Но он словно и забыл про тот разговор. Себе улыбнулся.
«Меня тут никто не знает, — сказал. — Хорошо-то и грустно. Женщины красивые проходят».
«Так увлекись», — говорю.
«Чутьем оглянется. Пошел бы с ней вон в ту гору, — показал на мостовую у каменной стены. — Под липой в глаза бы глядел. Какие они? Цвет меняется от неба и облаков, от платка, от листвы и живой души, все понимающей. Меняется и является в разном бесконечно, пока не остановится, вникнет душой в твою душу. Тогда в царстве ты с ней, в Сахаре ночной, в красоте, какой нет или есть, раз зовет, была или будет, в свободе».
Проходили мимо, шли в гору, в гору одиноко. Постоят и прощаются, будто на колени падают перед концом за горою, а назад не оглянешься. Черная заря за горой.
На колено мне тряпичный комочек положил.
«Вот, поживешь, узнаешь».
Стал распутывать комочек-то. Распутал… перстень!
Гляжу, а человека-то нет, скрылся.
Перстень, что и крест чужой — чужая судьба. А какая? Может, самая распрекрасная, а может, больничная койка унылая, рвань и пьянь презренная? Зарыл у крыльца перстенек-то. Да поглубже. Еще и камнем завалил. Ничего сперва: жил, как и поживал. А потом на камень — нет да и погляжу. Не сдвинул ли кто ночью?
Сна не стало. Камнем этим голова тяжелая. Был свет, а теперь щелочка. Гляжу, гляжу, и трава и люди, а будто незнакомое. Кажется, и перстня-то уж нет, украли. Ночью отрывал. Сердце оборвется: коробочки-то нет. Нет, здесь, гуталинная. А в ней тряпочка, а в тряпочке… Будто не так и сверкает. Отсырел, что ли?
В дом занес. Чую, стук-стук что-то в крышу. «Нет, думаю, отнесу-ка я его, продам».
Пришел к одному ювелиру. Посмотрел тот и говорит: «Иди, милый».
Я к другому. И тот спровадил.
Я к третьему. Старичок ветхий. Лупу такую, вроде бы как моноклик, на глаз себе. Скрючился над перстнем, замер. «Фальшивый», говорит.

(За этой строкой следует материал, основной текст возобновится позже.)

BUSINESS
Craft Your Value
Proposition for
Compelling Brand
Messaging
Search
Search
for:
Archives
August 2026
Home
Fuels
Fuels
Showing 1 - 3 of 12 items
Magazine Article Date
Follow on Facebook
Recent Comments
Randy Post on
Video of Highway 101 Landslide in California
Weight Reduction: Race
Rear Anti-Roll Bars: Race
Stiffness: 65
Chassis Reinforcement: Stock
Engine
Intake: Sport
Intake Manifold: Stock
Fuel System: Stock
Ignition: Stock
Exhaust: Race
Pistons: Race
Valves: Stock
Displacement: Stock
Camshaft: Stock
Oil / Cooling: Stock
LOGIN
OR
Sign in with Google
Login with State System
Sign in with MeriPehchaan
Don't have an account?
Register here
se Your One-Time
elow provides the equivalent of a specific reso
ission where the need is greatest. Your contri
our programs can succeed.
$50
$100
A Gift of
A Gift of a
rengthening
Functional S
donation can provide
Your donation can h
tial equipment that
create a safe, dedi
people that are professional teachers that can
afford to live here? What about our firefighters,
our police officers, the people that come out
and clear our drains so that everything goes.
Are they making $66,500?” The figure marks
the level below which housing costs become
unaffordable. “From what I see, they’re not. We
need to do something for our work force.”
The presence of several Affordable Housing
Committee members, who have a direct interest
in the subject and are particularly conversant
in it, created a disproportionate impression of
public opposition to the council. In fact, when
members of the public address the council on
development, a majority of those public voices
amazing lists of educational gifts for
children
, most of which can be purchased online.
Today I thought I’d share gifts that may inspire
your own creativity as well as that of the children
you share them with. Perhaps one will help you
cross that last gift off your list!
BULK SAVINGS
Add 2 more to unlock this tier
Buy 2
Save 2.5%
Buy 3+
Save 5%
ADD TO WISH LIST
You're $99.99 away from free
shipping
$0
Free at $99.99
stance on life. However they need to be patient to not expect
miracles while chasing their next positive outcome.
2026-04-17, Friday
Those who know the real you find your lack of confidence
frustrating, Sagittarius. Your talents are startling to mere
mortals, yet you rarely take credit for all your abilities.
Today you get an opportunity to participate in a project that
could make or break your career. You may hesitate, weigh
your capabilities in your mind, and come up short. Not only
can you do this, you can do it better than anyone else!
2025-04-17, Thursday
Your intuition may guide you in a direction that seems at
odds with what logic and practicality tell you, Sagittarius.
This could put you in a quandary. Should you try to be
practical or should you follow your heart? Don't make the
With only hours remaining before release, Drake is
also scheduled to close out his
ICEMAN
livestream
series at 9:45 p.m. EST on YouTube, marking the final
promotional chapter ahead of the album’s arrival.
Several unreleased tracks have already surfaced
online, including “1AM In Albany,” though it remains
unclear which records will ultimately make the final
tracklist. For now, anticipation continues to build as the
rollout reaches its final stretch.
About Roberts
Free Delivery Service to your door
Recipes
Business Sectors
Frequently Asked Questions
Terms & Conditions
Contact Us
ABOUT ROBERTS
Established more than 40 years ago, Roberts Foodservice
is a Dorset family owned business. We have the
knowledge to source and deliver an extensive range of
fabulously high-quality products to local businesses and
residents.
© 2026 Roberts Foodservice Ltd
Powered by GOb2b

«Как же это так, фальшивый?»- очнулся я, горько воскликнул.
«Не о том тужи, что фальшивый, — ответил он мне, — а что обманули тебя. Вижу, как опустел ты».
«Как же быть?»
«Иди. И настоящие отдают за то, что без них даром дается».
Сел я на бульваре на ту скамейку. Женщины проходили мимо. Молодые, в мае своем, радостные, а холодноватые, еще в обещаниях и уже прошедшие холодок, с виду спокойные, грустные и жгучие полднем осени, и туда, мимо каменной стены, за гору, склонясь.
Одна как-то незаметно прошла. В лицо не видел. Глянул вслед. В простом платочке. Не майская, не покосная, не осенняя.
Пошел я за ней. Перстенек-то ей отдам, думаю. Жаль бросать. Оглянулась она. Сама дороже сокровищ, а я с перстеньком, да еще фальшивым, и сам с пустой душою.
Рыжее, сгоревшее солнце лесное освещало Желавина, гнело духотой.